The process can still be a little surreal, given our preference for in-person meetings, but the reality is you may never actually meet the people responsible for your transition into the company. Depending on your employer’s plans for the future of office work, this can even mean that one-to-ones with line managers, meetings that assess your probation period or progress reports will be based entirely on how you’ve handled work remotely.
“When people are working remotely, there’s got to be a lot more trust, but it also requires active communication,” Ayling explains. “Because if you’re new at another job, and you’re all set in the office, you can have those kinds of touch points where you get that informal, ad hoc feedback to make a point or just check in.”

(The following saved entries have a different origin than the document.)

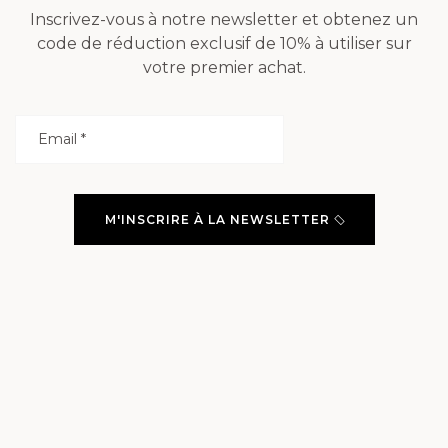
Inscrivez-vous à notre newsletter et obtenez un
code de réduction exclusif de 10% à utiliser sur
votre premier achat.
M'INSCRIRE À LA NEWSLETTER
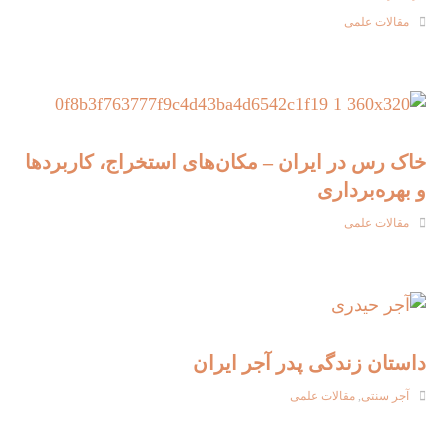
مقالات علمی
خاک رس در ایران – مکان‌های استخراج، کاربردها
و بهره‌برداری
مقالات علمی
داستان زندگی پدر آجر ایران
آجر سنتی
,
مقالات علمی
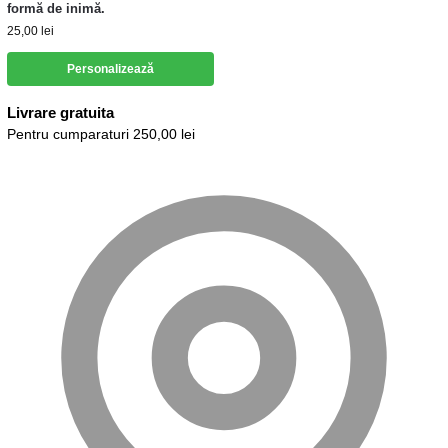
formă de inimă.
25,00
lei
Personalizează
Livrare gratuita
Pentru cumparaturi 250,00 lei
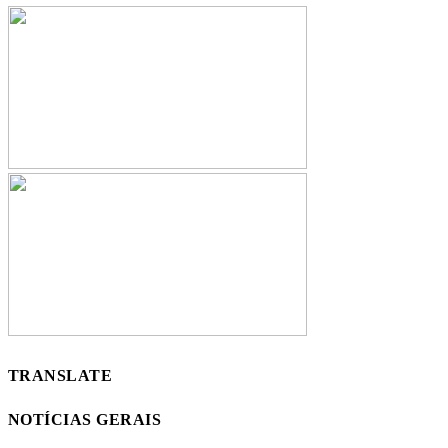
TRANSLATE
NOTÍCIAS GERAIS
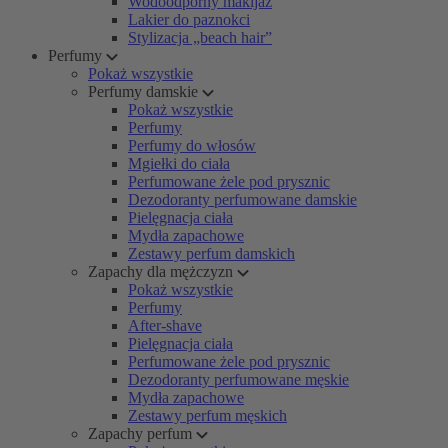
Wodoodporny makijaż
Lakier do paznokci
Stylizacja „beach hair”
Perfumy
Pokaż wszystkie
Perfumy damskie
Pokaż wszystkie
Perfumy
Perfumy do włosów
Mgiełki do ciała
Perfumowane żele pod prysznic
Dezodoranty perfumowane damskie
Pielęgnacja ciała
Mydła zapachowe
Zestawy perfum damskich
Zapachy dla mężczyzn
Pokaż wszystkie
Perfumy
After-shave
Pielęgnacja ciała
Perfumowane żele pod prysznic
Dezodoranty perfumowane męskie
Mydła zapachowe
Zestawy perfum męskich
Zapachy perfum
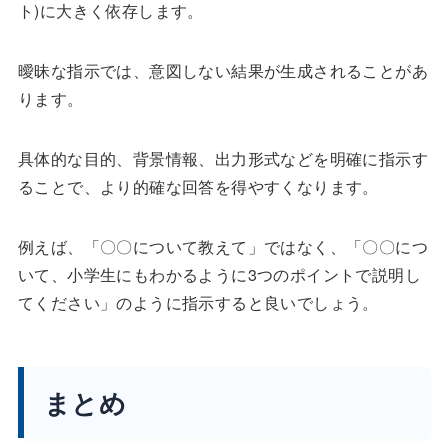
ト)に大きく依存します。
曖昧な指示では、意図しない結果が生成されることがあ
ります。
具体的な目的、背景情報、出力形式などを明確に指示す
ることで、より的確な回答を得やすくなります。
例えば、「〇〇について教えて」ではなく、「〇〇につ
いて、小学生にもわかるように3つのポイントで説明し
てください」のように指示すると良いでしょう。
まとめ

“I think it’s potentially harder to prove your worth, if that makes sense. Because when you’re in the office every day, they can see that you’re up and about and moving, but when you’re working from home, there has to be an element of trust involved, because they obviously can’t just monitor you the whole time.”
Beyond the pandemic
A study of between 6,000 and 7,000 UK residents during 2020 found that remote working increased 43% and with it a wealth of benefits for a greater life-work balance. From the employee perspective, 88% want to continue working from home beyond the pandemic. But whether they can stay at home is dependent on their employer’s discretion and, in some cases, the industry they work in.

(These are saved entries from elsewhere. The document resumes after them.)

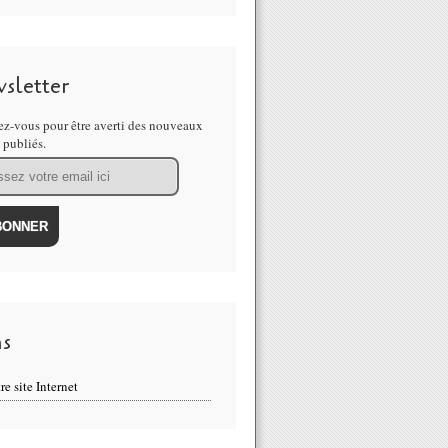
sletter
z-vous pour être averti des nouveaux
s publiés.
ns
re site Internet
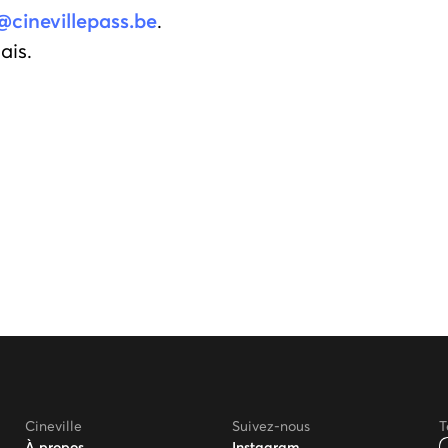
@cinevillepass.be
.
ais.
Cineville
Suivez-nous
T
À propos
Instagram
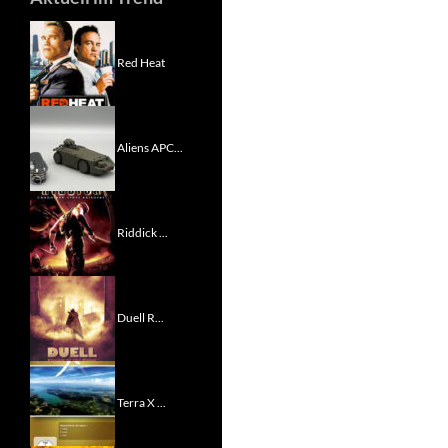
Red Heat
Aliens APC...
Riddick ...
Duell R...
Terra X ...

According to LinkedIn’s Workforce Confidence Index, 38% of respondents said they felt their employer would call them back into the office on a full-time basis – reverting back to pre-pandemic life, so to speak. However, 43% said they believed their work would be a mixture of in-office and remote, while only 10% felt their jobs would be completely done from home.
This suggests most new starters won’t encounter remote onboarding after the pandemic, with at least some of it done in person in a dedicated office. When this oft-promised post-pandemic world will arrive, however, is another matter. Even as restrictions look set to gradually lift over the coming months, most offices and workspace will be subject to strict social distancing measures for some time, meaning sitting near some from HR, so they can talk you through your benefits package might not be feasible for at least a year, or even two.
“I wouldn’t say [remote onboarding] is better or worse, I think it’s … different,” Ayling says. “At the start of lockdown, everybody on LinkedIn was saying ‘well, looks like the office is dead forever’, but I do miss the office to an extent. I think what we’ll probably see going forward, rather than a complete closure of offices, is a much more flexible approach.”